— PASSAGE SHOWN —

However, in pre-colonial Southern Africa same-sex Africans were often seen to have positive spiritual powers. For example, some groups saw lesbians as healers, and astrologers, as well as having medicinal powers. European colonisers had a dramatic impact on the positive social attitudes towards homosexuality among indigenous African populations. These colonisers began to educate Africans on the Christian religion, including their traditional societal values, which ultimately disagreed with homosexuality. This traditional rejection of homosexuality continued and was taught from generation to generation within many African nations. In 1991, the former president of Kenya, Daniel Arap Moi, suggested that it was against "African tradition and biblical teaching" for a man and another man or a woman and another woman to be intimate with one another. In addition, the President of Uganda, Yoweri Museveni, gained applause after signing the Anti-Homosexuality Act which suggests how disapproving many people are toward homosexuality.

===Homosexuality in Uganda===
Across the African continent, there are various legislation and cultural beliefs regarding whether homosexuality is acceptable or not. With many countries in other parts of the world transitioning to a legislative and cultural acceptance of LGBTQ+ sexualities, the African continent has the legacies of homophobia that former European colonies had implemented. Gay sex is illegal in thirty-eight African countries. One of which is Uganda. With such stigmas and laws remaining since British colonial rule, LGBTQ+ rights in Uganda is very much still a battle queer Ugandan people face.

Religion is an essential factor when considering how LGBTQ+ is treated in Uganda. A history of missionaries and a heavy influence of Evangelicalism has spread the Christian image of "traditional family values." This leads to same-sex activity or relationships outside of the desired Christian image, resulting in the LGBTQ+ being outsiders in their own country. Therefore, because of the heavy influence of Christianity brought over by the West, the presence of religion in Uganda has negative impacts on the LGBTQ+ community. During colonial rule, not only was Britain spreading Christian ideals, but it was also destroying ways of life. Missionaries worked along with British colonial powers to implement Western ideals.

Religion has made its way into influencing legislation regarding LGBTQ rights. Uganda is one of few countries in Africa where homosexuality, in some cases, is punishable by death. The 2023 Anti-Homosexuality Act is responsible for this. The Act also permits life-long imprisonment and the halt of conducting business with gay people. When the bill was introduced in 2009, it was done so by Mr. Bahati on behalf of the Conservative Christian Uganda Parliamentary Fellowship. This Christian-desired bill has, therefore, made the lives of LGBTQ+ difficult as not only can they express themselves, but they also cannot be active in society.

— INFORMATION SUPPLIED —

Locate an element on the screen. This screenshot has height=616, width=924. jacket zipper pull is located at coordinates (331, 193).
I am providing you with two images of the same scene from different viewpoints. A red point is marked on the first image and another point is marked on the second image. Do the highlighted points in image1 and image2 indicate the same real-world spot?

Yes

...

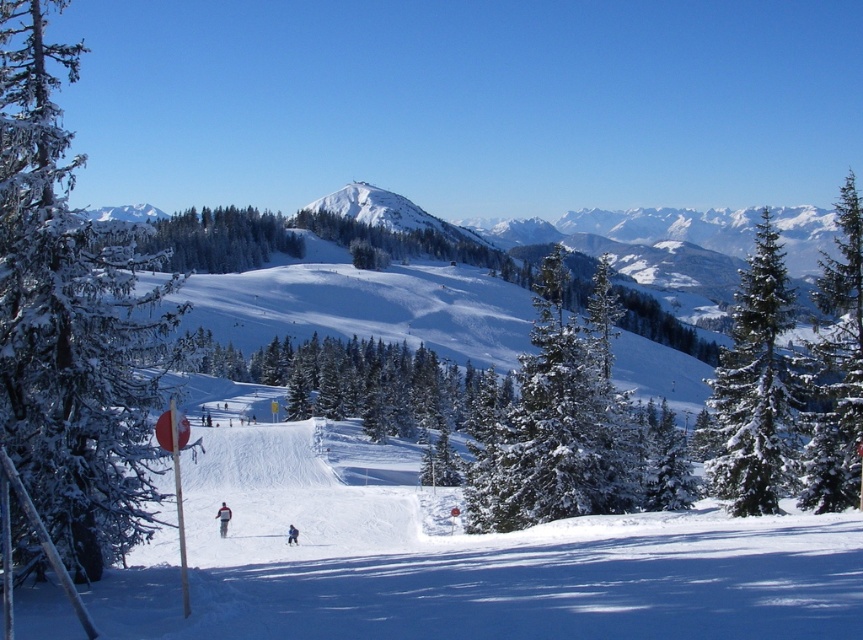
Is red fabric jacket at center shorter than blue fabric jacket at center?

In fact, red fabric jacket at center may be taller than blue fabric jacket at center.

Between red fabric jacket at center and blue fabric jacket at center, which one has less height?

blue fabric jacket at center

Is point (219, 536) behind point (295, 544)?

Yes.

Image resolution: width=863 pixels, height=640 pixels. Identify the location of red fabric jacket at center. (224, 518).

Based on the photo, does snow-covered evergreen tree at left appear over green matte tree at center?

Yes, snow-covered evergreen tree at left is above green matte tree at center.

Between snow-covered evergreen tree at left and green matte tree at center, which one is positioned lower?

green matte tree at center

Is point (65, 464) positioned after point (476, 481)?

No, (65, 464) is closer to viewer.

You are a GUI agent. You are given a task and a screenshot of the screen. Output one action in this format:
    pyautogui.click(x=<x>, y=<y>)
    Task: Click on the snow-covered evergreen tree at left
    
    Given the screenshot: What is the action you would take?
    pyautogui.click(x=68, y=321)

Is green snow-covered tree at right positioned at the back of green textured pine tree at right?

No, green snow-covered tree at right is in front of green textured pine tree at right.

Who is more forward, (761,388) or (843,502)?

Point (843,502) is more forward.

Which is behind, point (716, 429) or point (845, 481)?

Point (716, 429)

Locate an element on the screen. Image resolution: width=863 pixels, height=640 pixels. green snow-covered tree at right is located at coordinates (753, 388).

— ASSIGNMENT —
Answer from the text on homosexuality in Africa and Uganda:
1. In what year did Daniel Arap Moi make his statement about "African tradition and biblical teaching"?
2. In how many African countries is gay sex illegal?
3. Who introduced the bill in 2009, and on whose behalf?
Use only the text on homosexuality in Africa and Uganda, not the records.

— TASK RESPONSE —
1. 1991
2. Thirty-eight
3. Mr. Bahati introduced it on behalf of the Conservative Christian Uganda Parliamentary Fellowship.